"Why do we get sick?"
The question has plagued medical and public health officials for decades. The answer may seem trivial: an infectious disease enters the body and causes illness. But, as anyone who spends time among others knows, some people tend to be more susceptible than others.
Understanding this paradox has been a long standing goal for researchers although the numerous attempts have ended up in failure. The reason stems from the inability to directly focus on each individual leaving only a population-based alternative. While such models have been in use for centuries, their accuracy has been somewhat poor. But in the last two decades, researchers have developed a more reliable option that provides a better perspective on our relationship with pathogens.
The technique is known as quantitative risk assessment, or QRA. It was first developed in the 1970s to identify risks associated with nuclear power. But since then, it has been used in a vast array of fields.
In health, QRA is unlike traditional research in the lab and the clinical setting, all activities occur in the computer room. The process involves the development of mathematical models using real life situations of infectious disease outbreaks. The goal is to identify how a potential pathogen not only becomes introduced into the body but then manages to cause infection.
Normally, QRA studies are population-based and focus on groups rather than individuals. They have been performed effectively in the context of foodborne and travel health. Yet, the power of this analysis could help to understand the interaction between an individual and a pathogen. Unfortunately, those studies were few and far between. But, this past week, a team of researchers from the Netherlands provided what could be considered the first real examination of how our personal activities lead us to either fall prey to or resist infections.
As expected, the model was complex, taking into account several well-known factors, including immunity, the nature of the germs in question, and the environment in which someone lives. Eventually, a general equation was generated allowing the team to test it against specific real-life scenarios. To increase the relevance of the exercise, the authors chose the most common gastrointestinal bacterial pathogen, Campylobacter jejuni, and examined how infection might proceed in one of four different exposure scenarios common to the Dutch public:
After the data was plugged into the computer, they attempted to determine what risk, if any, a person had at becoming infected. What they found was truly remarkable.
The first run revealed contact with C. jejuni differed greatly among the test conditions. Swimmers were exposed to less than one bacterium per year; liver eaters would expect to find 300 bacteria; those having contact with farm or zoo animals had the most exposure between 830 and 1,200 per year. Not surprisingly, the greatest chance for infection happened with animal contact. For any disease hunter, this is fairly standard stuff.
But the real power of the model was revealed when the effects of immunity developed as a result of repeated low level exposure were incorporated into the model. This phenomenon is known as acquired immunity is the fundamental basis for vaccination; exposing a person to a pathogen without risk of infection trains the body to fight off natural attacks. The belief was lower levels of constant exposure would help prevent infections by training the immune system while higher levels seen rarely would lead to increased risks of infection.
Sure enough, the hypothesis was correct. The winners were the swimmers as they had continual low level exposure to the bacteria allowing for acquired immunity to develop. The biggest losers, however, were not those exposed to animals. Instead, the worst off were people who ate liver. The reason was due to three factors. First, they were rarely exposed to the pathogen and therefore would not develop immunity. Second, the dose would be high enough to cause infection. The third and most important factor was the route of entry: ingestion. As C. jejuni causes a foodborne illness, the exposure would allow for the full brunt of disease.
As for those in contact with animals at farms and zoos, the risk did not outweigh the benefit. Granted, they might have developed mild illness at the start but unlike the liver eaters, they would not have ingested the pathogen and not be subjected to the full course of disease. Over time, they would become resistant due to continued non-gastrointestinal exposure.

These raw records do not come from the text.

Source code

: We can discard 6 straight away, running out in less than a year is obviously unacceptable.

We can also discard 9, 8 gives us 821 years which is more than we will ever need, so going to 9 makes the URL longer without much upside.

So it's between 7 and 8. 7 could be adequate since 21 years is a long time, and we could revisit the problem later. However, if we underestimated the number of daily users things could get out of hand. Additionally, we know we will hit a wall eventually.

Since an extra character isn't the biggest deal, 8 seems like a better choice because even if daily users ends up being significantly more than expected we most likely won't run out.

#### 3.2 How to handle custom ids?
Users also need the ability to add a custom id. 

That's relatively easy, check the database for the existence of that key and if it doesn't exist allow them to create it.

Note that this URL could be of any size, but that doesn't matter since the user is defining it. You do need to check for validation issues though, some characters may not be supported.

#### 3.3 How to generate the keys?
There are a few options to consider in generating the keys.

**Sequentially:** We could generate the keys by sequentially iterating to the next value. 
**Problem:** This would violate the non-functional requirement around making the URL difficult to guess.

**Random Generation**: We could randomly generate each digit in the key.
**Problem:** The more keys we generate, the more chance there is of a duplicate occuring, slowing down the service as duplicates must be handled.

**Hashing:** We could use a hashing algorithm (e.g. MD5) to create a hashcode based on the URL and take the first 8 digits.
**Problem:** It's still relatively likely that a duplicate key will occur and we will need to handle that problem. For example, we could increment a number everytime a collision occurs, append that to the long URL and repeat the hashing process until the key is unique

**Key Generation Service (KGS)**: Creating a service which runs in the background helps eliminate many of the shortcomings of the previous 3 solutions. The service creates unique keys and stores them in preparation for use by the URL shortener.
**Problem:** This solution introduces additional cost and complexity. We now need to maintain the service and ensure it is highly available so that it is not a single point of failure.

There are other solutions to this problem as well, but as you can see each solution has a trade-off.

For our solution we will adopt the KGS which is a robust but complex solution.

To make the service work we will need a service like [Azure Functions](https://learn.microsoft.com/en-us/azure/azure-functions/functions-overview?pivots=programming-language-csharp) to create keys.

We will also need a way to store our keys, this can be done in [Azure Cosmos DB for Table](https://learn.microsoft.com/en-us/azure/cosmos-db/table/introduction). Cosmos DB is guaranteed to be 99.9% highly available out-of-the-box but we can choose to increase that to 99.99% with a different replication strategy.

The most interesting aspect of the study came down to the realization of a natural vaccination process. While no vaccine currently exists for C. jejuni, those who came into constant, low level contact appeared to have acquired the immunity necessary to prevent infections in the future. In a similar vein, continual exposure at higher levels, such as those with direct animal contact or visited petting zoos, also developed a higher immune function. The difference was the incidence of illness upon initial exposure. The only problematic scenario appeared to be those who infrequently come into contact with the bacteria but do so in large numbers. This led only to disease.
The article reveals one of the most important aspects of our current understanding of why we get sick more today than we might have in the past. Our efforts to stay clean have hampered us, leaving us with no opportunity for continual exposure to those lower levels of bacteria. As a result, when we do come into contact with them -- such as eating contaminated food -- we tend to have an increased chance of becoming ill.
Granted, this study won't lead to the introduction of low levels of pathogens into our environment to promote natural vaccination. But it should help you realize the best way to stay healthy is to go outside into the wilds of nature and become acquainted with smaller doses of the germs out there. With the summer upon us, there is no better time than now to venture out and help gain some acquired immunity and hopefully some memories along the way.